# [Written exercise]
Select every line in the items below that contains the string "electricguitarjazz" and copy those lines out.

# [Entries provided]
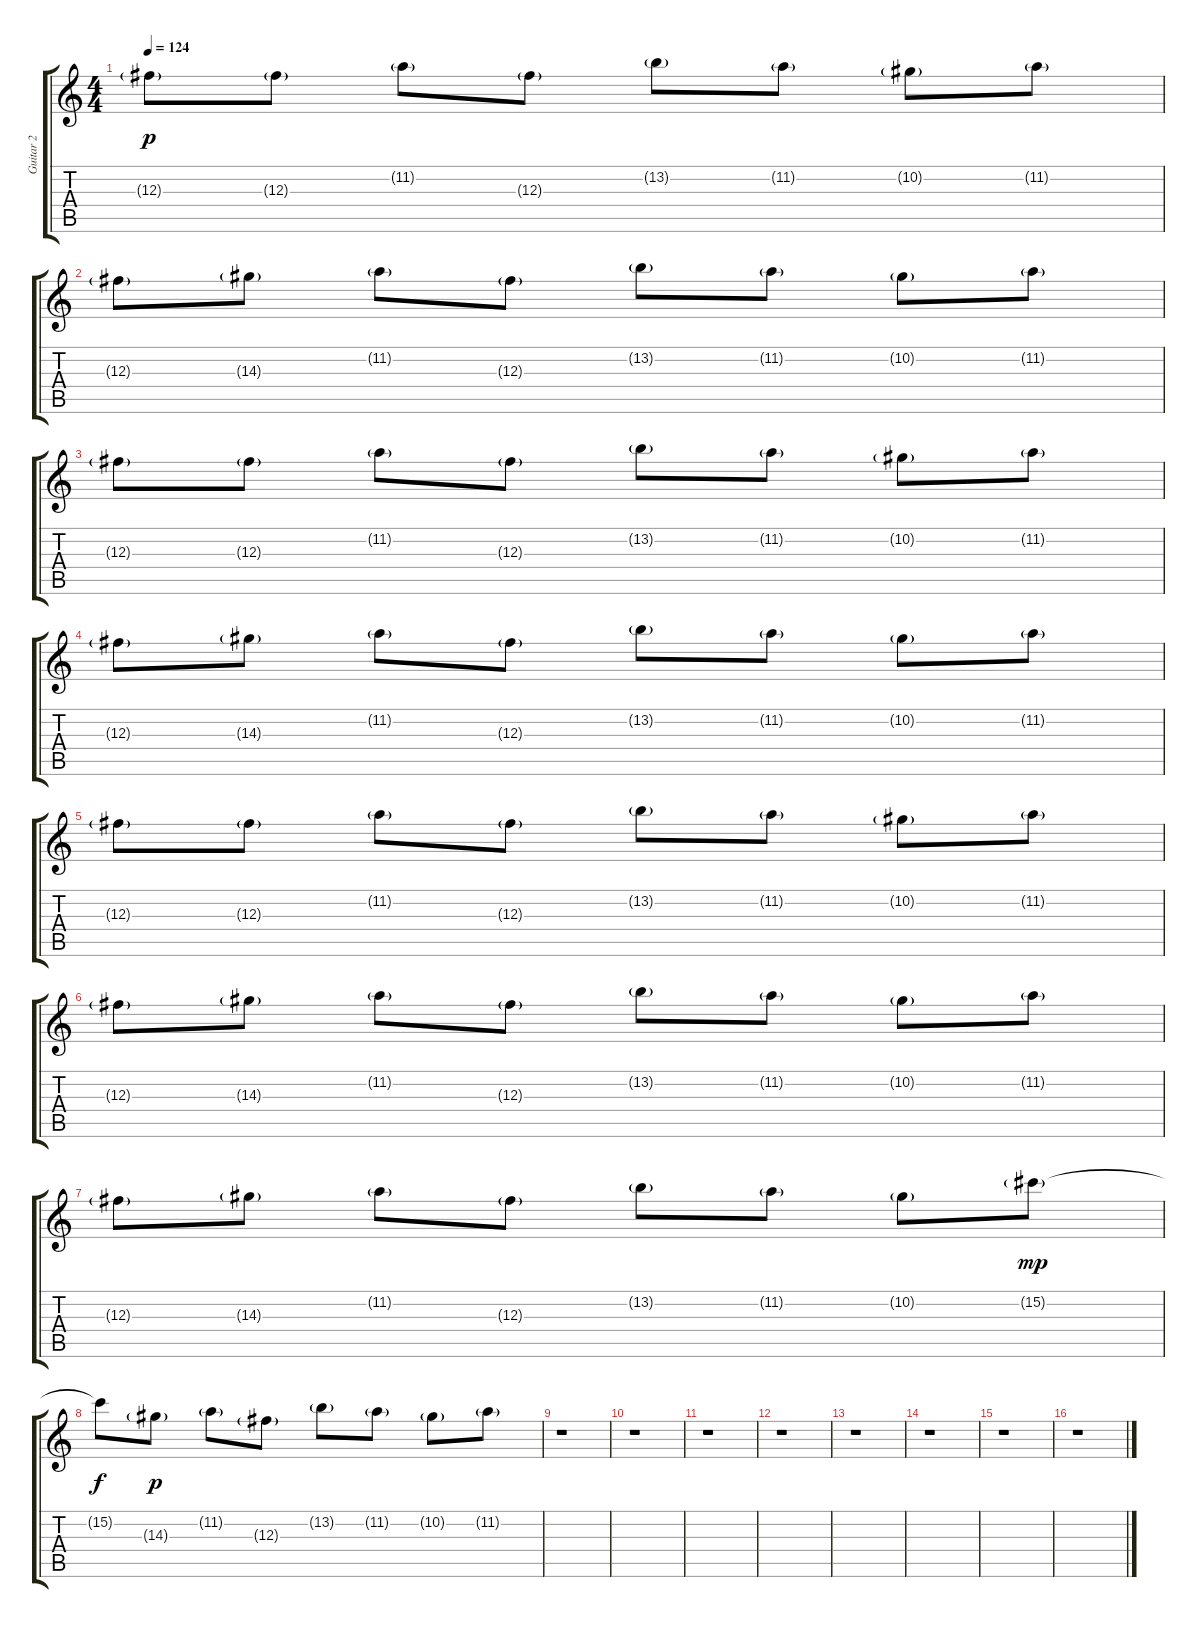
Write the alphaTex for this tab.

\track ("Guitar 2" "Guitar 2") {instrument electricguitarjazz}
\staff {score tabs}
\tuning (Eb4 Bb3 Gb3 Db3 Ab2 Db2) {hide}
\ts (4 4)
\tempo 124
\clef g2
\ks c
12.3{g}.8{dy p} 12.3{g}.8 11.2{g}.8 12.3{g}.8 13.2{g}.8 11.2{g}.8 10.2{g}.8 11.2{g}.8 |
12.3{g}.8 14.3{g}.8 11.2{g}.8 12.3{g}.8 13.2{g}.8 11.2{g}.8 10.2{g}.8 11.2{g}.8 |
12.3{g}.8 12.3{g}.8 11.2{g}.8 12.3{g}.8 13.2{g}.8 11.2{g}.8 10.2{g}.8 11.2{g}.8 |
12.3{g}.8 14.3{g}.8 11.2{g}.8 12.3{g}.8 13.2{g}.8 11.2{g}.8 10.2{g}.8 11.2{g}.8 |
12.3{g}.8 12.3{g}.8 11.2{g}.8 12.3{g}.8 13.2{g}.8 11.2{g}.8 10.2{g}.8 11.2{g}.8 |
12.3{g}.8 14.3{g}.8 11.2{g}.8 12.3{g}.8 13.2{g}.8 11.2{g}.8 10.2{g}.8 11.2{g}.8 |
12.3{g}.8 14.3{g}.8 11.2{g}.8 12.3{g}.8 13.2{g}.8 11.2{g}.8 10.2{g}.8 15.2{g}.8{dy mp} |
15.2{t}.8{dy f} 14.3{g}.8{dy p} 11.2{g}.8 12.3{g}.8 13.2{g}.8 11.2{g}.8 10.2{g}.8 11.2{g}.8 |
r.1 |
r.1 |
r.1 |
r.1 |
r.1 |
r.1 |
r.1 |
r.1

# [Right answer]
\track ("Guitar 2" "Guitar 2") {instrument electricguitarjazz}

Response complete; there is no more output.